Böhnke wusste aus eigener Erfahrung, dass sich Betroffene, ob Täter oder Opfer,
oft erst an einen Geistlichen wandten, um sich bei ihm Rat zu suchen. Erst danach
wandten sie sich an die Polizei.
    Nachdenklich steckte Böhnke die Post aus den Niederlanden ein. Ein
Detail war ihm aufgefallen, nein, weniger, hatte bei ihm eine fast unmerkliche Reaktion
ausgelöst. Böhnke hätte nicht beschreiben können, was es war. Er wusste nur, er
würde sich auf dieses Gefühl verlassen können. Etwas stimmte nicht, eine Kleinigkeit,
die er klären und die sich vielleicht als unwesentlich herausstellen würde. Aber
sie war im Moment zunächst einmal in der Welt.
    Böhnke kümmerte sich nicht weiter um dieses Gefühl, es würde sich von
selbst wieder melden.
    Er schaute sich auf dem übersichtlichen Schreibtisch um. Oberhalb der
braunen Schreibunterlage lag ein aufgeschlagener Spiralkalender. Links stand ein
Telefon und rechts befand sich eine Ablage aus rotem Plastik. In den fein säuberlich
beschrifteten Fächern waren Unterlagen zu Steuern, Versicherungen, Wohnung und Beruf
einsortiert. Papiere, die auf eine Recherche hinwiesen, waren nicht auszumachen.
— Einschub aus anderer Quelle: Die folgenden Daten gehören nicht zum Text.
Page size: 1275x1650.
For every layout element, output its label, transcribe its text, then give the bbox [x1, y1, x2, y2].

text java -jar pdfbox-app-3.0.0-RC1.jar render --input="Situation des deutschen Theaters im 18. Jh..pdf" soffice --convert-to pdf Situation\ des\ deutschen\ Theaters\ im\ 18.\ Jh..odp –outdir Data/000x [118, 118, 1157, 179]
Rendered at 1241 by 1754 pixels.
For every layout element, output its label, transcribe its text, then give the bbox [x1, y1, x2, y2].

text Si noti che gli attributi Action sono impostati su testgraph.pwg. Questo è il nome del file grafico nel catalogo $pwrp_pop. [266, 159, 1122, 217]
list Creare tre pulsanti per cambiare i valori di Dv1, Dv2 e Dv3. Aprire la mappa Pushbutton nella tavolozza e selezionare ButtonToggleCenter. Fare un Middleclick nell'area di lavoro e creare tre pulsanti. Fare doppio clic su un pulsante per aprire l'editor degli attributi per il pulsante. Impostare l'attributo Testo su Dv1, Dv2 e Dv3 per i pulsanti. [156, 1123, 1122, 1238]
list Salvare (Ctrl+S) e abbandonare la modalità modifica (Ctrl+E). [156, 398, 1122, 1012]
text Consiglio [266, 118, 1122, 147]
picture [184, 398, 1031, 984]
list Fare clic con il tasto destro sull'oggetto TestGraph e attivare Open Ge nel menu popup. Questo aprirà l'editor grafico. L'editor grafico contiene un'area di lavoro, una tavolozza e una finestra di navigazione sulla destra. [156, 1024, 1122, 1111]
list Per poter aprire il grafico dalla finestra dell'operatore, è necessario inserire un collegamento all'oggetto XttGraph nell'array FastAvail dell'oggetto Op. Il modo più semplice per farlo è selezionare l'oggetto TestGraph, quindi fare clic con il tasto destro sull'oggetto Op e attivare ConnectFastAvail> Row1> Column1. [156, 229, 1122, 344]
Offensichtlich waren sie alle in dem Ordner abgeheftet, den Küpper aus der Tageblatt-Redaktion
erhalten und an ihn weitergegeben hatte.
    Nach einem prüfenden Blick in den ebenfalls roten Plastikpapierkorb,
der, wie er nicht anders erwartet hatte, leer war, drückte Böhnke die Wahlwiederholungstaste
des Telefons. Im Display erschien die auch auf dem Einzelnachweis der Telefonrechnung
aufgeführte Nummer aus dem Jülicher Ortsnetz. Er hatte keine Hemmung, die Nummer
anzuwählen, und wartete geduldig.
    Bereits mit einer negativen Reaktion rechnend, nämlich dem automatischen
Abschalten der Verbindung, meldete sich eine tiefe Männerstimme.
    »Wer sind Sie? Was wollen Sie?«
    Böhnke schluckte und sammelte sich. Er entschloss sich zu einer Antwort
zwischen Dichtung und Wahrheit. »Ich ermittele in der Nachlassangelegenheit des
Redakteurs Geffert, sitze an seinem Schreibtisch und stelle fest, dass der Verstorbene
Ihre Rufnummer als letzte gewählt hat. Ich nehme an, er hat Sie häufiger angerufen.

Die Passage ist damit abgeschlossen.